Fortunately, Caviezel is also a huge ham. Throughout a four-hour shoot, he dances and warbles along to “The Way You Look Tonight,” practices his Spanish with the Barcelona-born photographer and coos over the clothes rack (“I was immediately drawn to this,” he says, making a beeline for a Dolce & Gabbana gray sweater and Tom Ford plaid scarf).
By the time he sits down to chat about his latest project, AMC’s television miniseries, “The Prisoner,” which premieres Sunday, he’s in full-on ramble mode.

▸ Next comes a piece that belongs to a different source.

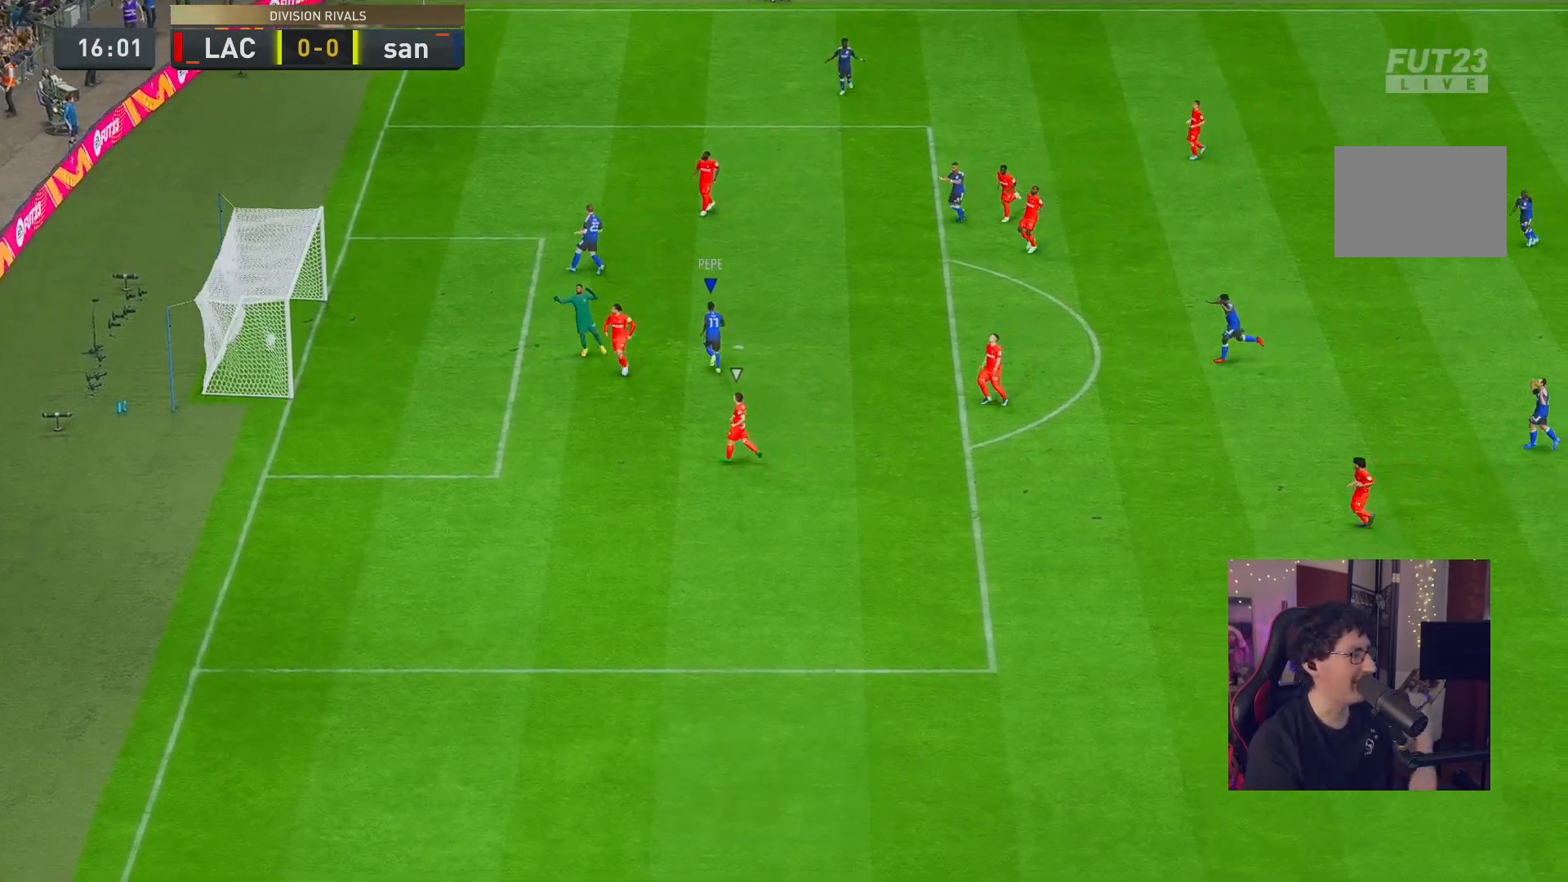
{"buttons": [], "left_stick": "center", "right_stick": "center", "events": []}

“You’ll have to forgive me. Now I know where I’ve gotten in the habit of talking too much — I’m the one doing all the talking. You’re asking me the questions, and I’m not asking you any questions,” he says, before throwing out a few of his own.
“Let’s do the interview,” interjects his guard dog publicist.

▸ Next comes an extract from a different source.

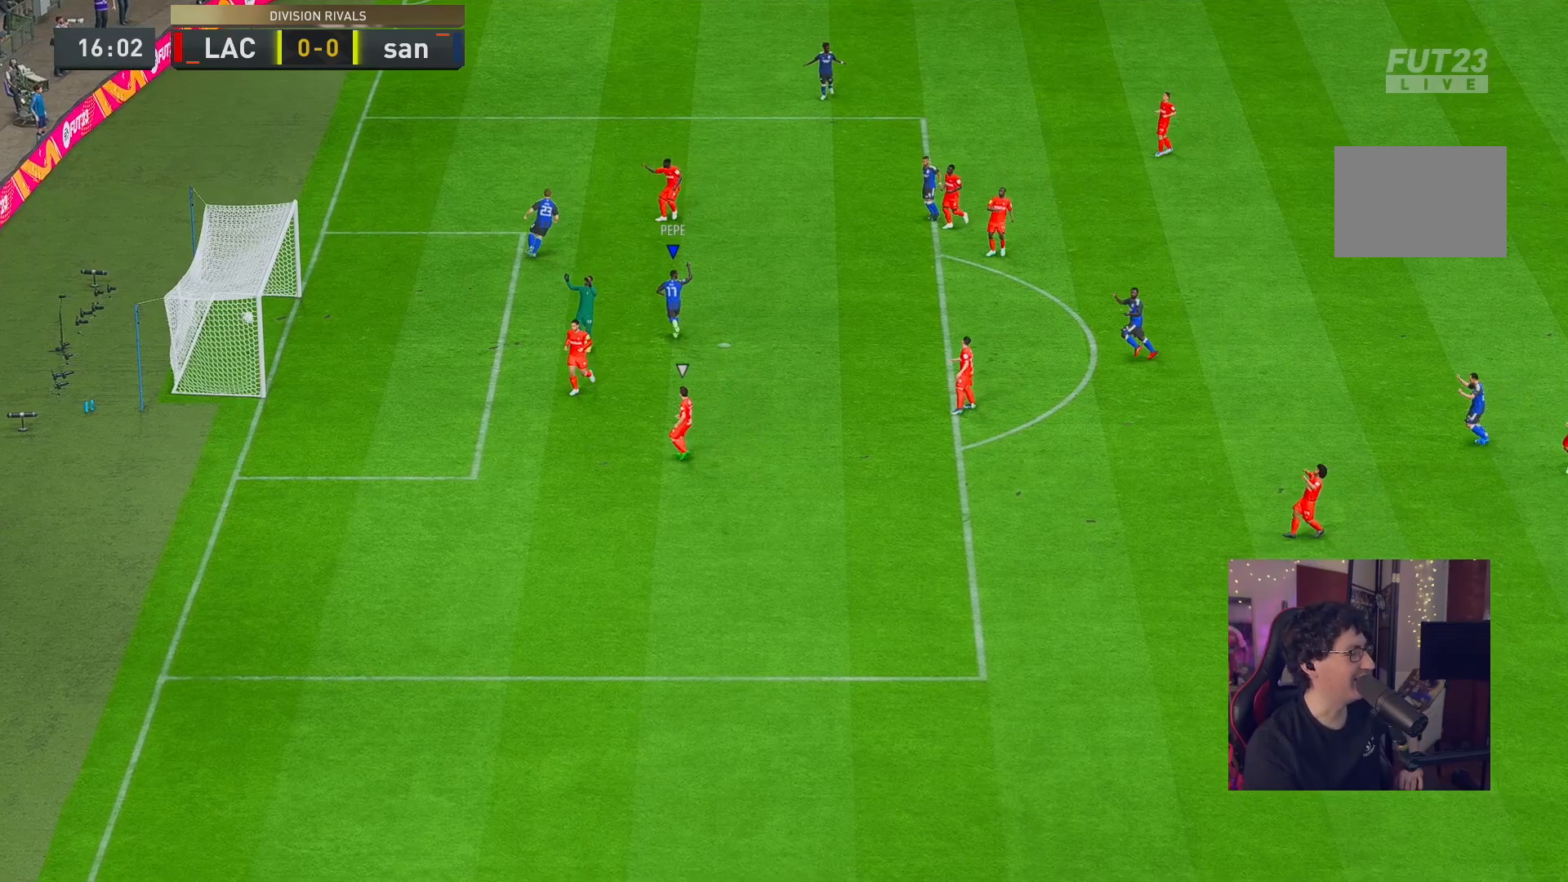
{"buttons": [], "left_stick": "center", "right_stick": "center", "events": []}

“It is part of the interview,” he says.
“Not really,” she snaps back.
“Come on,” he says, before relenting, “OK.”
Much like his character, named Six, in “The Prisoner,” Caviezel often finds himself at odds with the strictures of his world. A remake of the 1967 cult television series of the same name, “The Prisoner” centers on Six, who wakes stranded in a desert with memories of a past life, but finds he’s trapped in a creepily idyllic locale called the Village. Overseen by the dictatorial Two (Sir Ian McKellen), it is a whitewashed version of reality in which everyone lives in identical homes, eats the same food and never questions what might lie outside their borders. Equal parts sci-fi thriller and existential meditation, the updated version explores themes of surveillance and government control.
“Whatever he does — his conscious or subconscious — that is all that he’s got. It’s the only truth he knows, and he’s going to hang onto it with everything in his mind,” explains Caviezel of the psychologically tricky part, whose Namibia and Cape Town-shoot also proved physically taxing. “I remember going to the set and you’re so mentally exhausted. Sometimes to get myself ramped up, I would take a chair and ram it into my head, going, ‘Wake up now!’”
It was a level of commitment that certainly impressed his veteran co-star.
“Jim, more than most actors, knows how to behave in front of the camera,” says McKellen, whose Two has many a head-to-head battle with Six. “I was watching that really with awe, rather than thinking, ‘Are there any notes I can give him?’”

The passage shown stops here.